__ЗАДАНИЕ__
Представьте в виде нумерованного списка строки из записей ниже, начиная со строки с «# 1. ค่าธรรมเนียม» и заканчивая строкой с «# เช่น 5,000 บาท/เดือน × 12 = 60,000 บาท/ปี», включая обе. Пустые строки пропустите.

__ИСХОДНЫЕ ЗАПИСИ__
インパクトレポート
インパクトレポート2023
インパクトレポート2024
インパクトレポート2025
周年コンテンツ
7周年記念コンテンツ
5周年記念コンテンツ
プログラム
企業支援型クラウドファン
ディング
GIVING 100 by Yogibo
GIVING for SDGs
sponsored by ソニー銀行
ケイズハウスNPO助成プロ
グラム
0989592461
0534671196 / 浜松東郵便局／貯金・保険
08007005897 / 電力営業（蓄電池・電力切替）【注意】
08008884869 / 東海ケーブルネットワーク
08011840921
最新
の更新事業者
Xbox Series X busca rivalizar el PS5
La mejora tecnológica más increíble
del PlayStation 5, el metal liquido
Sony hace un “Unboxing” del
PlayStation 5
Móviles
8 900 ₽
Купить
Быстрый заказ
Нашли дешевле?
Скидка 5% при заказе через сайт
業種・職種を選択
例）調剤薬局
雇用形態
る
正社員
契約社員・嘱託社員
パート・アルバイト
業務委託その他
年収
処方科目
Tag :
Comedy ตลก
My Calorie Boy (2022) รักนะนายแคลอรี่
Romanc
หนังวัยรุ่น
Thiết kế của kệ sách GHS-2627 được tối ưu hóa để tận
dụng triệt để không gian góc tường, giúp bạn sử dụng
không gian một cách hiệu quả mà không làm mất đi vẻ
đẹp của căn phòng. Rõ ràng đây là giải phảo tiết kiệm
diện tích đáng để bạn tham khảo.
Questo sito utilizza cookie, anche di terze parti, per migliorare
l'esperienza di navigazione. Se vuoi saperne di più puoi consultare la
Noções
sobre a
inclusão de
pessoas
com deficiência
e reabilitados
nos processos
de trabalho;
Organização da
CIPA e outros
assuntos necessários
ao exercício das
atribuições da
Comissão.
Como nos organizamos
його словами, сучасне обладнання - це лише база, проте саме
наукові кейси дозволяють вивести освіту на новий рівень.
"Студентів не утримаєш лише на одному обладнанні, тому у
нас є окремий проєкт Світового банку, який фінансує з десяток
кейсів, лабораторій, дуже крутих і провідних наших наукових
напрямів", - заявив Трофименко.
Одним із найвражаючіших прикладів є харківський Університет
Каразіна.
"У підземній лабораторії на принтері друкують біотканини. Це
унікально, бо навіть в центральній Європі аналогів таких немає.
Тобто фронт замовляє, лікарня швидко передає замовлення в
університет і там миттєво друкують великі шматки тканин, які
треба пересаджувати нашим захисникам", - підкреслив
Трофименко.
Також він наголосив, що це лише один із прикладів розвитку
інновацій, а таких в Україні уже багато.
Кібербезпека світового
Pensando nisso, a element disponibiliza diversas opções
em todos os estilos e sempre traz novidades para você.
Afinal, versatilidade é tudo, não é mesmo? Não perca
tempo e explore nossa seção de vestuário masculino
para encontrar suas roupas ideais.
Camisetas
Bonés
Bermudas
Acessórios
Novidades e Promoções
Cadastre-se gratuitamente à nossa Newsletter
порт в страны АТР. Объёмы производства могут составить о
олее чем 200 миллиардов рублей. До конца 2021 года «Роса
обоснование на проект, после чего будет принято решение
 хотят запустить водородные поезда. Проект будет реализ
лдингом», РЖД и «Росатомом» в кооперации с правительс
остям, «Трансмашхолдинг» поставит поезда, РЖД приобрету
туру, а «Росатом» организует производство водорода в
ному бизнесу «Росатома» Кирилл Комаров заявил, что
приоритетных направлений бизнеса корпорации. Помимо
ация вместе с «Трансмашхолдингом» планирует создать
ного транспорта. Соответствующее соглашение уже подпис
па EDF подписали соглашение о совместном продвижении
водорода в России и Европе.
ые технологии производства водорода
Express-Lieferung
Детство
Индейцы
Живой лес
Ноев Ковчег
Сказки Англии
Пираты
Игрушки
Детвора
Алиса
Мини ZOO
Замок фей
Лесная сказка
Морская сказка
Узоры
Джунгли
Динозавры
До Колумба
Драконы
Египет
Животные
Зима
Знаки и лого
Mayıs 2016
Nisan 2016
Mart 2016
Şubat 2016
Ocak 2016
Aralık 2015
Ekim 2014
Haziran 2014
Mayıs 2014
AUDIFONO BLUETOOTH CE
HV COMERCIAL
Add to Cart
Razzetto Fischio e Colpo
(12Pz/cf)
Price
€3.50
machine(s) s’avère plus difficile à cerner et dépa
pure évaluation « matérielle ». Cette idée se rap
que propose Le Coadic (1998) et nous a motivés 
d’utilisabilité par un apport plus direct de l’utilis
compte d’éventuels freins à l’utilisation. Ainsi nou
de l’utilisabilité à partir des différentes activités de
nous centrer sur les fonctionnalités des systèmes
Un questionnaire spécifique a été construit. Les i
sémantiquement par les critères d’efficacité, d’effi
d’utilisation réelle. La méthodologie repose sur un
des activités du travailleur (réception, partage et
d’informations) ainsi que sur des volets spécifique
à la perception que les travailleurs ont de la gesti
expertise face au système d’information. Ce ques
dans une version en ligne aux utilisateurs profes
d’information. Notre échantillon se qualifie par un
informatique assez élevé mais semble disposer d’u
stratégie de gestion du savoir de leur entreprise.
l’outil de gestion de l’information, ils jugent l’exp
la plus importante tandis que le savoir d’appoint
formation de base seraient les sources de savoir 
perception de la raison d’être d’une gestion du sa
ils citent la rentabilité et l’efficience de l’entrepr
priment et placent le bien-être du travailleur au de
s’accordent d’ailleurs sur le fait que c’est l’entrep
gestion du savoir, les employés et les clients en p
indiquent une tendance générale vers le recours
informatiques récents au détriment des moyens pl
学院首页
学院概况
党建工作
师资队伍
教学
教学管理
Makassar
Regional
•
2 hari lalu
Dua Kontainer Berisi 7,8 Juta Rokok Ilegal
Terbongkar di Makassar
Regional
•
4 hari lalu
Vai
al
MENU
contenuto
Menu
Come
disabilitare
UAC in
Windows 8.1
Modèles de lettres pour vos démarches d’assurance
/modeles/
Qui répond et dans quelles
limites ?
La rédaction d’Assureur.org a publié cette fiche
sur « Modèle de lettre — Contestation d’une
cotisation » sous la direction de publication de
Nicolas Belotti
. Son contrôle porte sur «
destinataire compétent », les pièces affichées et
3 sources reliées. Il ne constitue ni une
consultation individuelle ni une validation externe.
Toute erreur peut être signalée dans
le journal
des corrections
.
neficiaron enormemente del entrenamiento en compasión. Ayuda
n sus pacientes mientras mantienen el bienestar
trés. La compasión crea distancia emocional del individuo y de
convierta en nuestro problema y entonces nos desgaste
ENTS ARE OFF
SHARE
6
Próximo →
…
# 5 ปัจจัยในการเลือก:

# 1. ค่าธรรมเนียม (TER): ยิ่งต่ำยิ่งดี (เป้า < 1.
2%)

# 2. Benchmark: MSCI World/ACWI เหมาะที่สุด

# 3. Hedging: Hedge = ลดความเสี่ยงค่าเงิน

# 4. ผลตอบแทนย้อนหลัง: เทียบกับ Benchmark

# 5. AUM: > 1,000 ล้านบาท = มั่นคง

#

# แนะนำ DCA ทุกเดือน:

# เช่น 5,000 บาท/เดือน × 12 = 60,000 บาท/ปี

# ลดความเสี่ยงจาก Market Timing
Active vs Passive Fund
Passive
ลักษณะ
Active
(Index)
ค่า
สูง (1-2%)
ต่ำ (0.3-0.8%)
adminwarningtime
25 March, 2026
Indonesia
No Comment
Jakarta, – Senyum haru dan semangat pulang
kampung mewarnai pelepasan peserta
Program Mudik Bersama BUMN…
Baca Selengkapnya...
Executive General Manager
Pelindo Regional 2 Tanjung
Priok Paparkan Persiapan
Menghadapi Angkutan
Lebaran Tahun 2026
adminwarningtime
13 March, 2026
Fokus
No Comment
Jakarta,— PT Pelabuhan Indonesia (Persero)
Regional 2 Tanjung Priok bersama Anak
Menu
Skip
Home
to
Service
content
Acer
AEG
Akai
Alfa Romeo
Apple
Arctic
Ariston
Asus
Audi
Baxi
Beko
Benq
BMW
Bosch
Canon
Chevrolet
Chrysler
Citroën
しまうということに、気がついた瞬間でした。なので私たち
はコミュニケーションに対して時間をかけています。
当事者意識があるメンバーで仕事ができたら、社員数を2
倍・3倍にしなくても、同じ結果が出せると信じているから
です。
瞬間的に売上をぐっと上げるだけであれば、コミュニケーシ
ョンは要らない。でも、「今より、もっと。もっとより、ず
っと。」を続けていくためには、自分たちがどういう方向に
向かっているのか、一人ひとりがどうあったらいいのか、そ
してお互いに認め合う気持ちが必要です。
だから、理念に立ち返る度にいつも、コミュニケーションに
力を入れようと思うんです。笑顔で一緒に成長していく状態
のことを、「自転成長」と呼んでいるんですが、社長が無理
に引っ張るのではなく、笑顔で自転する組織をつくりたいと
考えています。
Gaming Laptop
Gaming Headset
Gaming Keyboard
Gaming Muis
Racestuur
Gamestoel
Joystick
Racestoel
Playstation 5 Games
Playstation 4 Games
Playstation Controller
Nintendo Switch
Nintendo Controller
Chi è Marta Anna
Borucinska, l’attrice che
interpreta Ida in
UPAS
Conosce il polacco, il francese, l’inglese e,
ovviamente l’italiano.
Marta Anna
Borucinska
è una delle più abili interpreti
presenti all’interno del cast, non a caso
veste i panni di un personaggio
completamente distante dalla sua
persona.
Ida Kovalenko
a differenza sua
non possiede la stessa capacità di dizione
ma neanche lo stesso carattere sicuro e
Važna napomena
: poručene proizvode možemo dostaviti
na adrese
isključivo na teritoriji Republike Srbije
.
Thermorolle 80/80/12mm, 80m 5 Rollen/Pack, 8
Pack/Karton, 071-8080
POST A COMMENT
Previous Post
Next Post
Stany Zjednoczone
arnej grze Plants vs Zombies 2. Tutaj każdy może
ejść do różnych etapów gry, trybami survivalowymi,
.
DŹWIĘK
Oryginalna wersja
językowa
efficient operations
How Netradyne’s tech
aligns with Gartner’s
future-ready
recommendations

__МЕСТО ДЛЯ ОТВЕТА__
1. # 1. ค่าธรรมเนียม (TER): ยิ่งต่ำยิ่งดี (เป้า < 1.
2. 2%)
3. # 2. Benchmark: MSCI World/ACWI เหมาะที่สุด
4. # 3. Hedging: Hedge = ลดความเสี่ยงค่าเงิน
5. # 4. ผลตอบแทนย้อนหลัง: เทียบกับ Benchmark
6. # 5. AUM: > 1,000 ล้านบาท = มั่นคง
7. #
8. # แนะนำ DCA ทุกเดือน:
9. # เช่น 5,000 บาท/เดือน × 12 = 60,000 บาท/ปี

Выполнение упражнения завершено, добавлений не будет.